Start of Data extracts

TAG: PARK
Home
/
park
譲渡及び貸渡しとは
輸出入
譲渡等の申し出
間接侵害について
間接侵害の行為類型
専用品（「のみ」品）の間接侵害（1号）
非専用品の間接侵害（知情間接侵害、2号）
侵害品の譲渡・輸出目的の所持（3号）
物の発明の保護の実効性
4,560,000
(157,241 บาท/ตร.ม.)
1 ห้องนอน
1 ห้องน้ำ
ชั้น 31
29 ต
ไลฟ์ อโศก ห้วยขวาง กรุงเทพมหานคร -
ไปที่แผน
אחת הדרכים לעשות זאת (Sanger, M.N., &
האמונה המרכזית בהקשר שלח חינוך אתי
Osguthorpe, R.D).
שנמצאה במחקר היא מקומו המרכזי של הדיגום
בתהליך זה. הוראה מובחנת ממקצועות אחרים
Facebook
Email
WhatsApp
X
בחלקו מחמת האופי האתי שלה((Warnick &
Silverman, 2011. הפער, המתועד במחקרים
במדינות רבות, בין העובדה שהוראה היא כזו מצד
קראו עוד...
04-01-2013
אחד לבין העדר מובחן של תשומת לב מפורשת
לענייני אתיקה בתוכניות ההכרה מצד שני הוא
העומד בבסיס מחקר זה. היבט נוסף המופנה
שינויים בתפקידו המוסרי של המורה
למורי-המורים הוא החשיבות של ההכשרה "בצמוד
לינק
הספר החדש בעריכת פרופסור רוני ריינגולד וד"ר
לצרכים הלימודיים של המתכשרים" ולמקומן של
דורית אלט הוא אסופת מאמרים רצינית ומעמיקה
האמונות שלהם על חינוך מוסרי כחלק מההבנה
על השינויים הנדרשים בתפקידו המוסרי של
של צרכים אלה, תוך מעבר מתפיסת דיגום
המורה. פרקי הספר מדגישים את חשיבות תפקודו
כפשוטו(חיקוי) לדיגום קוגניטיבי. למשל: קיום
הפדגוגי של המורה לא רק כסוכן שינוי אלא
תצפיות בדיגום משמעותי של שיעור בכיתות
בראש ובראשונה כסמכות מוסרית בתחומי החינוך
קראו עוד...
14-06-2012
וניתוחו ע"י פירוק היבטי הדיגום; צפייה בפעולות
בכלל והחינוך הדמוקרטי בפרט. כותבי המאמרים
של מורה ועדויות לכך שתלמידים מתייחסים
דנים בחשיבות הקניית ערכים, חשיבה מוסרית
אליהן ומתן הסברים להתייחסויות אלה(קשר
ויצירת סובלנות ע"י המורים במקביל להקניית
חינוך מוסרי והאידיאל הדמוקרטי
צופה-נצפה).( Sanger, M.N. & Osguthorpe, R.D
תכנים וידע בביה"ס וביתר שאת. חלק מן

End of Data extracts

Write the entries out once more, exactly, without dropping a line.

TAG: PARK
Home
/
park
譲渡及び貸渡しとは
輸出入
譲渡等の申し出
間接侵害について
間接侵害の行為類型
専用品（「のみ」品）の間接侵害（1号）
非専用品の間接侵害（知情間接侵害、2号）
侵害品の譲渡・輸出目的の所持（3号）
物の発明の保護の実効性
4,560,000
(157,241 บาท/ตร.ม.)
1 ห้องนอน
1 ห้องน้ำ
ชั้น 31
29 ต
ไลฟ์ อโศก ห้วยขวาง กรุงเทพมหานคร -
ไปที่แผน
אחת הדרכים לעשות זאת (Sanger, M.N., &
האמונה המרכזית בהקשר שלח חינוך אתי
Osguthorpe, R.D).
שנמצאה במחקר היא מקומו המרכזי של הדיגום
בתהליך זה. הוראה מובחנת ממקצועות אחרים
Facebook
Email
WhatsApp
X
בחלקו מחמת האופי האתי שלה((Warnick &
Silverman, 2011. הפער, המתועד במחקרים
במדינות רבות, בין העובדה שהוראה היא כזו מצד
קראו עוד...
04-01-2013
אחד לבין העדר מובחן של תשומת לב מפורשת
לענייני אתיקה בתוכניות ההכרה מצד שני הוא
העומד בבסיס מחקר זה. היבט נוסף המופנה
שינויים בתפקידו המוסרי של המורה
למורי-המורים הוא החשיבות של ההכשרה "בצמוד
לינק
הספר החדש בעריכת פרופסור רוני ריינגולד וד"ר
לצרכים הלימודיים של המתכשרים" ולמקומן של
דורית אלט הוא אסופת מאמרים רצינית ומעמיקה
האמונות שלהם על חינוך מוסרי כחלק מההבנה
על השינויים הנדרשים בתפקידו המוסרי של
של צרכים אלה, תוך מעבר מתפיסת דיגום
המורה. פרקי הספר מדגישים את חשיבות תפקודו
כפשוטו(חיקוי) לדיגום קוגניטיבי. למשל: קיום
הפדגוגי של המורה לא רק כסוכן שינוי אלא
תצפיות בדיגום משמעותי של שיעור בכיתות
בראש ובראשונה כסמכות מוסרית בתחומי החינוך
קראו עוד...
14-06-2012
וניתוחו ע"י פירוק היבטי הדיגום; צפייה בפעולות
בכלל והחינוך הדמוקרטי בפרט. כותבי המאמרים
של מורה ועדויות לכך שתלמידים מתייחסים
דנים בחשיבות הקניית ערכים, חשיבה מוסרית
אליהן ומתן הסברים להתייחסויות אלה(קשר
ויצירת סובלנות ע"י המורים במקביל להקניית
חינוך מוסרי והאידיאל הדמוקרטי
צופה-נצפה).( Sanger, M.N. & Osguthorpe, R.D
תכנים וידע בביה"ס וביתר שאת. חלק מן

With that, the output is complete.